Model quality checks

The model quality checker checks an interface for various properties like deadlocks and race conditions. Under de hood, the CommaSuite model is converted into a Petri Net. Using this Petri Net, a reachability graph is generated where the checks are executed on. For interfaces with input parameters, a parameters file is required.

To enable the model quality checker, add a generator task for ModelQualityChecks to the .prj file, e.g. using content assist (CTRL + SPACE). An example:

import "Camera.interface"

Project Camera {

	Generate ModelQualityChecks {
		ModelQualityChecks_Camera for interface Camera {
			params: 'Camera.params'
			max-depth: 1000
			home-states: { Off }
		}
	}
}

Next run the .prj (right click on the .prj file > Run As > Run generators). The results can be found under the src-gen/model_quality_checks directory.

This generator task has the following options:

  • params (only needed when the interface has input parameters): path to the parameters file.

  • max-depth (optional): max depth to be used while computing the reachability graph. Defaults to 1000 if not set. The max-depth limits the depth when generating the reachabilty graph from the Petri Net; each step in the Petri Net increases the depth by one. Whether the max depth was reached can be found in the verification report, see Statistics > Reachability graph coverage. In case the reachablility graph coverage is partial, no checks are executed. Then the Statistics column of the report will be empty.

    • full indicates that the max depth was not reached;

    • partial indicates that the max depth was reached. Note that constructions like counters may create an infinite state space; then the reachability graph coverage will always be partial. In this case, no checks are performed, so it might be useful to (temporarily) make the state space finite, e.g., by adding guards.

  • home-states (optional): sets the home-states for the livelock check, see livelock state below for a further explanation of home states. To specify multiple home states the following syntax can be used: home-states: { idle } { on }. To specify multiple home states for an interface containing multiple state machines the following sytnax can be used: home-states: { idle off } { on off }.

Properties

The following properties can be found in the verification report:

  • Unreachable state: a state that is not reachable from the initial state.

  • Deadlock state: a reachable state from where no transitions can be taken.

  • Sink state: a reachable state which cannot be left anymore after entering it, but - unlike a deadlock state - it should have self-transitions that can be executed.

  • Livelock state: a reachable state from where none of the home states can be reached by at least one step. When the interface contains multiple parallel state machines, a home state is a set of states containing a state of each machine in the interface. For instance, if the interface has two state machines, a home state will contain two states where one comes from the first machine and one from the second machine. If no home states are provided, the home states will default to one home state containing the initial state of each machine.

  • Choice state: a reachable state from which both a non-triggered and triggered transition can be executed.

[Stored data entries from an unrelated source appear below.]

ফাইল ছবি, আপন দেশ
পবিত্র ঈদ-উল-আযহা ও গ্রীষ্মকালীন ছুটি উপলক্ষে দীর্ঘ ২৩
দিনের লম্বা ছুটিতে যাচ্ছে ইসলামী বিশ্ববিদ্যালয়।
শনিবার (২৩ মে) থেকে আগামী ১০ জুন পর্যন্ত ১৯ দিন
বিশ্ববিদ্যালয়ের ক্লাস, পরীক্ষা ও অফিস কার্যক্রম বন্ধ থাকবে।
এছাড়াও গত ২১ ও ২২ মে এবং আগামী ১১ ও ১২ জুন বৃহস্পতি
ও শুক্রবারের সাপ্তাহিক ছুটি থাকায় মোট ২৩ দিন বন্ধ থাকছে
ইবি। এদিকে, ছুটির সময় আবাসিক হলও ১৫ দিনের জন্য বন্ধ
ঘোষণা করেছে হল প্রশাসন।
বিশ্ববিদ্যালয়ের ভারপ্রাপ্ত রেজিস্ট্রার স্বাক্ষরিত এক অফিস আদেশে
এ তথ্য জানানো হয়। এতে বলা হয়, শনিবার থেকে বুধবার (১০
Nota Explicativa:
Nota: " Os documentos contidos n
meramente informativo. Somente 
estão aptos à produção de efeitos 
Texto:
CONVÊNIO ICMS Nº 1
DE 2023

  • Client/server race conditions: a race happens when the client and server take different transitions ending up in a state from which they cannot handle events from the other party. For this check it is assumed that the client is a mirror of the server. There are 2 categories of races:

    • Error: either the server or client ended up in a state where it cannot handle an event from the other party. If the client cannot handle the reply or notification from the server the race is considered a client side race. If the server cannot handle the command or signals from the client the race is considered a server side race.

    • Warning: there are 2 possible types of warnings:

      • Different state: the server and client end up in different states after handling events from each other. This race will show up on both the client and server side.

      • Parameters: the client sends a command to the server where the server can handle the command but not with the specified parameters. In this case the parameters should be added to the .params file. This race always shows up on the client side.

  • Simple confusion: a simple confusion happens when from a state the same event could lead to different states or events. Example; given we are in state A with 2 possible transitions:

    • state A → Notification1 → Notification2 → state B

    • state A → Notification1 → state C

    • Two problems can be found here:

      1. When the server sends Notification1, the client cannot determine whether to also expect a Notification2.

      2. When the server sends Notification1 and Notification2, the client could transition to state C while the server transitions to state B.

  • Generalized confusion: a generalized confusion reports problems that can occur due to messages arriving out-of-order, usually due to lack of guarantees by underlying middleware, for e.g. when using UDP transport. Such problems lead to client and server ending up in different states and as a consequence, may not be able to handle messages from each other. Each such detected scenario is presented as a sequence diagram.